NEW ORLEANS (AP) — An executive with the New Orleans Convention and Visitors Bureau has some advice for leaders in the city's tourism business: "Start learning Chinese."
Kim Priez said a big push to draw travelers from around the world, including an emphasis on China, is part of the New Orleans CVB's 2014 marketing strategy. The 70-page plan was released Wednesday morning during a meeting at a downtown New Orleans hotel.
Plans outlined by the organization's CEO, Stephen Perry, and others aim at improving on an already-flourishing tourism industry in New Orleans by increasing visits during slower seasons, such as mid-summer, and boosting mid-week tourism business. The industry is the area's largest employer, with more than 70,000 hospitality-related jobs. Last spring's annual CVB assessment said that in 2012 the city drew 9 million who spent $6 billion.

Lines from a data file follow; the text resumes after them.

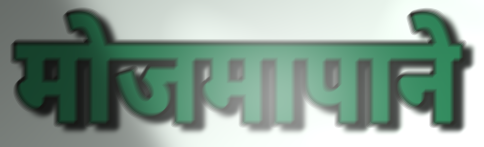
मोजमापाने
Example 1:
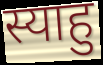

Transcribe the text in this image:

स्याहु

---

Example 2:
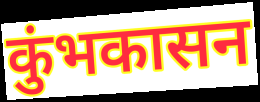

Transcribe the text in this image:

कुंभकासन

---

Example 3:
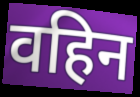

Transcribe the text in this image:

वहिन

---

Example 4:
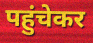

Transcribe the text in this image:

पहुंचेकर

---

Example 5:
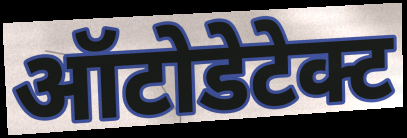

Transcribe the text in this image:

ऑटोडेटेक्ट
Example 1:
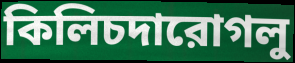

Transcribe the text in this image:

কিলিচদারোগলু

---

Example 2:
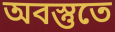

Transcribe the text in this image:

অবস্তুতে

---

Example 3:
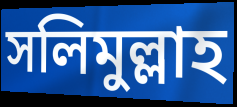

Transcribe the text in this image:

সলিমুল্লাহ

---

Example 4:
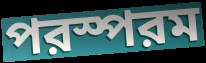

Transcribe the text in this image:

পরস্পরম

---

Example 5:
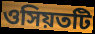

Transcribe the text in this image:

ওসিয়তটি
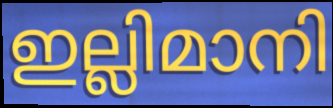
ഇല്ലിമാനി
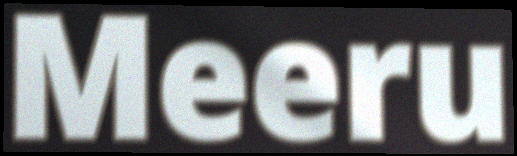
Meeru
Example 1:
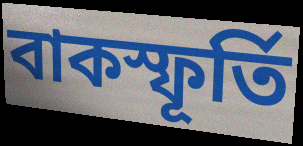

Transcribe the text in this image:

বাকস্ফূর্তি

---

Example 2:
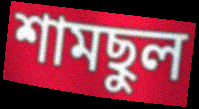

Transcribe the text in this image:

শামছুল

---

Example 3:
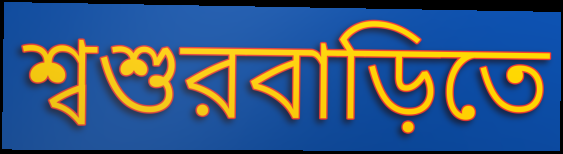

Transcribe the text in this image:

শ্বশুরবাড়িতে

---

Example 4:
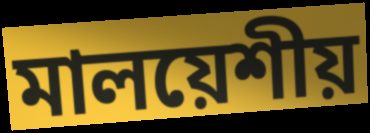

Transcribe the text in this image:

মালয়েশীয়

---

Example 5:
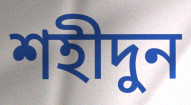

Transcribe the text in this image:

শহীদুন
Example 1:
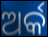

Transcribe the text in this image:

ଅର୍କ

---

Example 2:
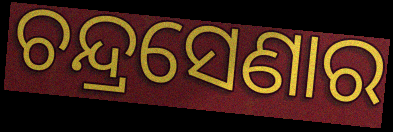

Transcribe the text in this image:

ଚନ୍ଦ୍ରସେଣାର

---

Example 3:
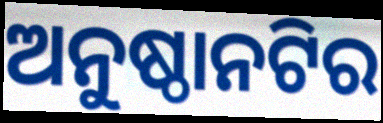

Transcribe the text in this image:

ଅନୁଷ୍ଠାନଟିର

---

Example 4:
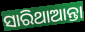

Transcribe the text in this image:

ସାରିଥାଆନ୍ତା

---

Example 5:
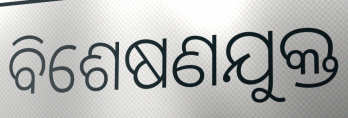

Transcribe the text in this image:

ବିଶେଷଣଯୁକ୍ତ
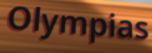
Olympias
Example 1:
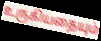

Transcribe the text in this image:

உருகியதையும்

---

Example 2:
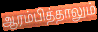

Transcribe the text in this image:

ஆரம்பித்தாலும்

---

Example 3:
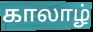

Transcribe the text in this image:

காலாழ்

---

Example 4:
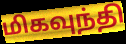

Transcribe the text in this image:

மிகவுந்தி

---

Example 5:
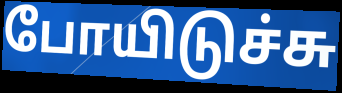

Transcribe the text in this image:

போயிடுச்சு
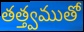
తత్త్వముతో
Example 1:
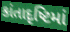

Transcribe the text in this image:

કાંતાદૃષ્ટિમાં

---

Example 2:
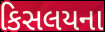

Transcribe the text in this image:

કિસલયના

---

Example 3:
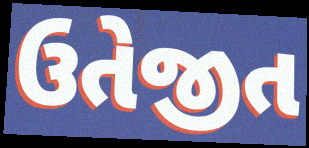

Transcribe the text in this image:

ઉતેજીત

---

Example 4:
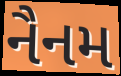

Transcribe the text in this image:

નૈનમ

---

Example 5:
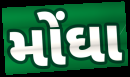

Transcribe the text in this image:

મોંઘા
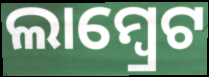
ଲାମ୍ୱ୍ରେଟ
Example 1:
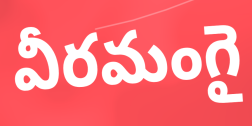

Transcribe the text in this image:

వీరమంగై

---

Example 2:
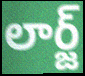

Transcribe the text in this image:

లార్జ్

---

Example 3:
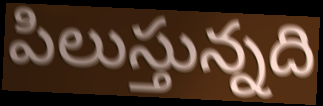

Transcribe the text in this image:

పిలుస్తున్నది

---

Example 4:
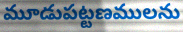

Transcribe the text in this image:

మూడుపట్టణములను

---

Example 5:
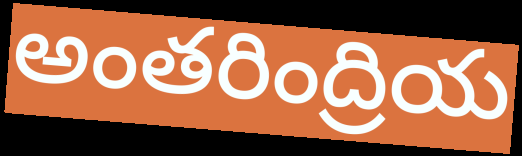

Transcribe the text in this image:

Priez said New Orleans already does a good job of seeking European tourists.
"We are one of the leading mid-sized cities in America that goes after that European business because of our heritage," she said. "But we are missing the mark on a lot of other markets that are really making a monetary difference on the West Coast, the East Coast."
So she said the CVB is expanding its marketing into China, Brazil and Australia.
"The international market is an area where we can expand on occupancy greatly. Everyone else is also pursuing it so it's a very competitive market; but I believe we need to be in that arena," Priez said.
The CVB's first efforts to draw Chinese visitors began 18 months ago and are beginning to pay off, she said. The bureau plans to step up its efforts. "Eighteen months from now, it will be amazing, the difference in the Chinese market for this city."
Foreign visitors are especially good because they often stay longer than visitors from within the U.S. "They stay six to seven nights in our city," Priez said during a panel discussion that included other New Orleans CVB officials as well as Mark Romig, head of the New Orleans Tourism Marketing Corporation.
Romig said the NOTMC was continuing the "Follow your NOLA" advertising campaign, including fast-paced television commercials showing colorful images of the city, to be broadcast in markets around the nation.